Joule Community Power, based in Bedford Hills, NY, administers renewable energy CCA buying programs for more than 40 communities across New York, including the village of Canton and town of Waddington.

The town board hosted John Wadach, Village of Lima deputy mayor, whose community has established a CCA with Joule, and Alexia Lamb from Joule, at its May 17th meeting for a Q&A session on CCA programs prior to approval of the Town of Potsdam’s program later in the meeting.

“This is a way of bringing a direct financial benefit to your residents, and we’ve done that in Lima. And we’ve been running it for probably a little less than half a year now,” Wadach told the board. “But it brings approximately a 10 percent discount or credit to each of our residents’ National Grid bills.”

“‘What does it cost them?’ Nothing,” Wadach said.

The Lima deputy mayor said that about 90 percent of the residents are enrolled in the program and 10 percent opted out. “People are happy with it,” he said.

Lamb told the board that Joule vets and bids on electricity supplies on the open market about twice a year.
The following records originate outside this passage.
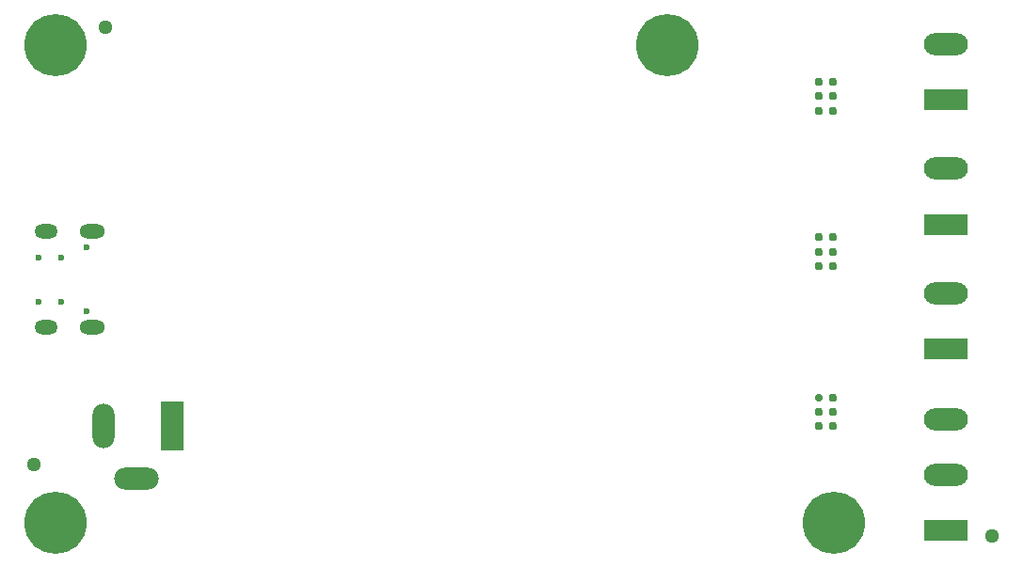
<source format=gbr>
%TF.GenerationSoftware,KiCad,Pcbnew,8.0.4*%
%TF.CreationDate,2025-02-12T19:06:00+01:00*%
%TF.ProjectId,SimpleLedController,53696d70-6c65-44c6-9564-436f6e74726f,A*%
%TF.SameCoordinates,Original*%
%TF.FileFunction,Soldermask,Bot*%
%TF.FilePolarity,Negative*%
%FSLAX46Y46*%
G04 Gerber Fmt 4.6, Leading zero omitted, Abs format (unit mm)*
G04 Created by KiCad (PCBNEW 8.0.4) date 2025-02-12 19:06:00*
%MOMM*%
%LPD*%
G01*
G04 APERTURE LIST*
%ADD10C,5.600000*%
%ADD11C,0.770000*%
%ADD12C,0.740000*%
%ADD13C,1.296000*%
%ADD14O,4.000000X2.000000*%
%ADD15O,2.000000X4.000000*%
%ADD16R,2.000000X4.500000*%
%ADD17O,3.960000X1.980000*%
%ADD18R,3.960000X1.980000*%
%ADD19O,2.100000X1.300000*%
%ADD20O,2.300000X1.300000*%
%ADD21C,0.600000*%
G04 APERTURE END LIST*
D10*
%TO.C,H1*%
X103000000Y-108317800D03*
%TD*%
D11*
%TO.C,U24*%
X172954251Y-99669612D03*
X172954251Y-98369612D03*
X172954251Y-97069612D03*
X171654251Y-99669612D03*
X171654251Y-98369612D03*
D12*
X171654251Y-97069612D03*
%TD*%
D13*
%TO.C,REF\u002A\u002A*%
X187274200Y-109524800D03*
%TD*%
D14*
%TO.C,J1*%
X110288600Y-104362000D03*
D15*
X107288600Y-99662000D03*
D16*
X113488600Y-99662000D03*
%TD*%
D13*
%TO.C,REF\u002A\u002A*%
X101041200Y-103073200D03*
%TD*%
D17*
%TO.C,J5*%
X183071941Y-99024714D03*
X183071941Y-104024714D03*
D18*
X183071941Y-109024714D03*
%TD*%
D19*
%TO.C,J3*%
X102125000Y-90772800D03*
D20*
X106325000Y-90772800D03*
D21*
X101505000Y-88442800D03*
X103505000Y-88442800D03*
X101505000Y-84442800D03*
X103505000Y-84442800D03*
D19*
X102125000Y-82112800D03*
D20*
X106325000Y-82112800D03*
D21*
X105805000Y-89332800D03*
X105805000Y-83552800D03*
%TD*%
D10*
%TO.C,H4*%
X103000000Y-65317800D03*
%TD*%
D17*
%TO.C,J14*%
X183061941Y-76474898D03*
D18*
X183061941Y-81474898D03*
%TD*%
D10*
%TO.C,H2*%
X158000000Y-65317800D03*
%TD*%
D13*
%TO.C,REF\u002A\u002A*%
X107467400Y-63703200D03*
%TD*%
D17*
%TO.C,J13*%
X183061941Y-65229990D03*
D18*
X183061941Y-70229990D03*
%TD*%
D17*
%TO.C,J12*%
X183061941Y-87719806D03*
D18*
X183061941Y-92719806D03*
%TD*%
D11*
%TO.C,U27*%
X172954251Y-71249000D03*
X172954251Y-69949000D03*
X172954251Y-68649000D03*
X171654251Y-71249000D03*
X171654251Y-69949000D03*
X171654251Y-68649000D03*
%TD*%
D10*
%TO.C,H3*%
X173000000Y-108317800D03*
%TD*%
D11*
%TO.C,U30*%
X172954251Y-85242520D03*
X172954251Y-83942520D03*
X172954251Y-82642520D03*
X171654251Y-85242520D03*
X171654251Y-83942520D03*
X171654251Y-82642520D03*
%TD*%
M02*

</source>
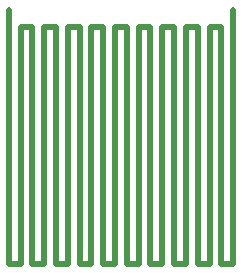
<source format=gbr>
%TF.GenerationSoftware,KiCad,Pcbnew,9.0.2-9.0.2-0~ubuntu22.04.1*%
%TF.CreationDate,2025-07-27T16:59:55+02:00*%
%TF.ProjectId,sensor,73656e73-6f72-42e6-9b69-6361645f7063,rev?*%
%TF.SameCoordinates,Original*%
%TF.FileFunction,Copper,L1,Top*%
%TF.FilePolarity,Positive*%
%FSLAX46Y46*%
G04 Gerber Fmt 4.6, Leading zero omitted, Abs format (unit mm)*
G04 Created by KiCad (PCBNEW 9.0.2-9.0.2-0~ubuntu22.04.1) date 2025-07-27 16:59:55*
%MOMM*%
%LPD*%
G01*
G04 APERTURE LIST*
%TA.AperFunction,Conductor*%
%ADD10C,0.500000*%
%TD*%
G04 APERTURE END LIST*
D10*
%TO.N,gnd*%
X111000000Y-152500000D02*
X112000000Y-152500000D01*
X103000000Y-172500000D02*
X103000000Y-152500000D01*
X109000000Y-172500000D02*
X109000000Y-152500000D01*
X104000000Y-152500000D02*
X104000000Y-172500000D01*
X107000000Y-172500000D02*
X107000000Y-152500000D01*
X106000000Y-152500000D02*
X106000000Y-172500000D01*
X115000000Y-152500000D02*
X116000000Y-152500000D01*
X103000000Y-152500000D02*
X104000000Y-152500000D01*
X109000000Y-152500000D02*
X110000000Y-152500000D01*
X110000000Y-152500000D02*
X110000000Y-172500000D01*
X100000000Y-172500000D02*
X101000000Y-172500000D01*
X101000000Y-152500000D02*
X102000000Y-152500000D01*
X114000000Y-172500000D02*
X115000000Y-172500000D01*
X118000000Y-152500000D02*
X118000000Y-172500000D01*
X112000000Y-172500000D02*
X113000000Y-172500000D01*
X101000000Y-172500000D02*
X101000000Y-152500000D01*
X106000000Y-172500000D02*
X107000000Y-172500000D01*
X116000000Y-152500000D02*
X116000000Y-172500000D01*
X119000000Y-172500000D02*
X119000000Y-151000000D01*
X114000000Y-152500000D02*
X114000000Y-172500000D01*
X100000000Y-151000000D02*
X100000000Y-172500000D01*
X108000000Y-172500000D02*
X109000000Y-172500000D01*
X113000000Y-152500000D02*
X114000000Y-152500000D01*
X117000000Y-152500000D02*
X118000000Y-152500000D01*
X107000000Y-152500000D02*
X108000000Y-152500000D01*
X115000000Y-172500000D02*
X115000000Y-152500000D01*
X113000000Y-172500000D02*
X113000000Y-152500000D01*
X104000000Y-172500000D02*
X105000000Y-172500000D01*
X102000000Y-152500000D02*
X102000000Y-172500000D01*
X108000000Y-152500000D02*
X108000000Y-172500000D01*
X112000000Y-152500000D02*
X112000000Y-172500000D01*
X110000000Y-172500000D02*
X111000000Y-172500000D01*
X102000000Y-172500000D02*
X103000000Y-172500000D01*
X105000000Y-172500000D02*
X105000000Y-152500000D01*
X111000000Y-172500000D02*
X111000000Y-152500000D01*
X118000000Y-172500000D02*
X119000000Y-172500000D01*
X117000000Y-172500000D02*
X117000000Y-152500000D01*
X105000000Y-152500000D02*
X106000000Y-152500000D01*
X116000000Y-172500000D02*
X117000000Y-172500000D01*
%TD*%
M02*

</source>
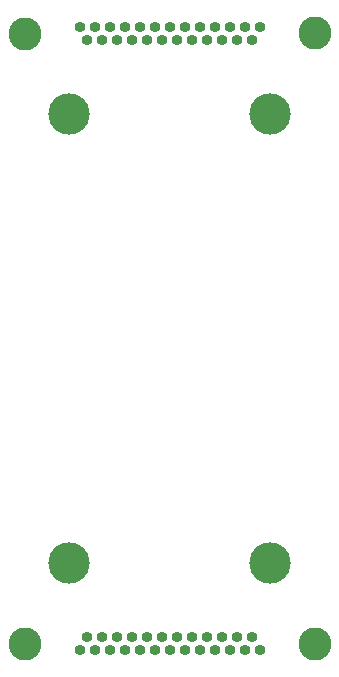
<source format=gbr>
%TF.GenerationSoftware,KiCad,Pcbnew,7.0.2*%
%TF.CreationDate,2023-09-29T19:09:54-06:00*%
%TF.ProjectId,micro-d-tes-aaray,6d696372-6f2d-4642-9d74-65732d616172,rev?*%
%TF.SameCoordinates,Original*%
%TF.FileFunction,Soldermask,Bot*%
%TF.FilePolarity,Negative*%
%FSLAX46Y46*%
G04 Gerber Fmt 4.6, Leading zero omitted, Abs format (unit mm)*
G04 Created by KiCad (PCBNEW 7.0.2) date 2023-09-29 19:09:54*
%MOMM*%
%LPD*%
G01*
G04 APERTURE LIST*
%ADD10C,3.500000*%
%ADD11O,0.920000X0.920000*%
%ADD12C,2.800000*%
G04 APERTURE END LIST*
D10*
%TO.C,H1*%
X9250000Y-50750000D03*
%TD*%
%TO.C,H4*%
X9250000Y-12750000D03*
%TD*%
%TO.C,H3*%
X26250000Y-50750000D03*
%TD*%
%TO.C,H2*%
X26250000Y-12750000D03*
%TD*%
D11*
%TO.C,J99*%
X25370000Y-5374500D03*
X24100000Y-5374500D03*
X22830000Y-5374500D03*
X21560000Y-5374500D03*
X20290000Y-5374500D03*
X19020000Y-5374500D03*
X17750000Y-5374500D03*
X16480000Y-5374500D03*
X15210000Y-5374500D03*
X13940000Y-5374500D03*
X12670000Y-5374500D03*
X11400000Y-5374500D03*
X10130000Y-5374500D03*
X24735000Y-6474500D03*
X23465000Y-6474500D03*
X22195000Y-6474500D03*
X20925000Y-6474500D03*
X19655000Y-6474500D03*
X18385000Y-6474500D03*
X17115000Y-6474500D03*
X15845000Y-6474500D03*
X14575000Y-6474500D03*
X13305000Y-6474500D03*
X12035000Y-6474500D03*
X10765000Y-6474500D03*
D12*
X30025000Y-5864500D03*
X5475000Y-5924500D03*
%TD*%
D11*
%TO.C,J26*%
X10130000Y-58124500D03*
X11400000Y-58124500D03*
X12670000Y-58124500D03*
X13940000Y-58124500D03*
X15210000Y-58124500D03*
X16480000Y-58124500D03*
X17750000Y-58124500D03*
X19020000Y-58124500D03*
X20290000Y-58124500D03*
X21560000Y-58124500D03*
X22830000Y-58124500D03*
X24100000Y-58124500D03*
X25370000Y-58124500D03*
X10765000Y-57024500D03*
X12035000Y-57024500D03*
X13305000Y-57024500D03*
X14575000Y-57024500D03*
X15845000Y-57024500D03*
X17115000Y-57024500D03*
X18385000Y-57024500D03*
X19655000Y-57024500D03*
X20925000Y-57024500D03*
X22195000Y-57024500D03*
X23465000Y-57024500D03*
X24735000Y-57024500D03*
D12*
X5475000Y-57634500D03*
X30025000Y-57574500D03*
%TD*%
M02*

</source>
She said that once the town approves its CCA program, if they decide to work with the firm, then it could potentially be purchasing power for the community sometime this fall.

Lamb clarified that if other local communities choose to implement CCAs in St. Lawrence County and contract with the firm, Potsdam and its neighbors could opt to aggregate further with those communities as a group for even more bidding power on the energy market. “The more the merrier,” she said.

The town board later approved the local law establishing a CCA at the meeting. The law will take effect once it’s filed with the Department of State.

The idea behind CCA programs is to incentivize renewable energy production around the state.

New York is one of only eight states that allow CCAs, which are essentially buying clubs for renewable energy.

According to the Environmental Protection Agency, CCAs “allow local governments to procure power on behalf of their residents, businesses, and municipal accounts from an alternative supplier while still receiving transmission and distribution service from their existing utility provider. CCAs are an attractive option for communities that want more local control over their electricity sources, more green power than is offered by the default utility, and/or lower electricity prices. By aggregating demand, communities gain leverage to negotiate better rates with competitive suppliers and choose greener power sources.”

However, critics of CCA programs point out that the power town residents get is still coming directly off the grid, which takes in power from every type of power producer without discrimination, and that the state authorized CCA programs ultimately allow municipalities to fund power suppliers and choose which ones to support.

Other criticisms of CCAs are that the power residents choose may not necessarily be the cheapest they can obtain, and that administrative costs of involving a separate contractor outside of the town and local utility provider are extra costs potentially. Finally, another criticism is that town residents are automatically enrolled in the program and have to take action on their part to opt out once municipalities approve a CCA.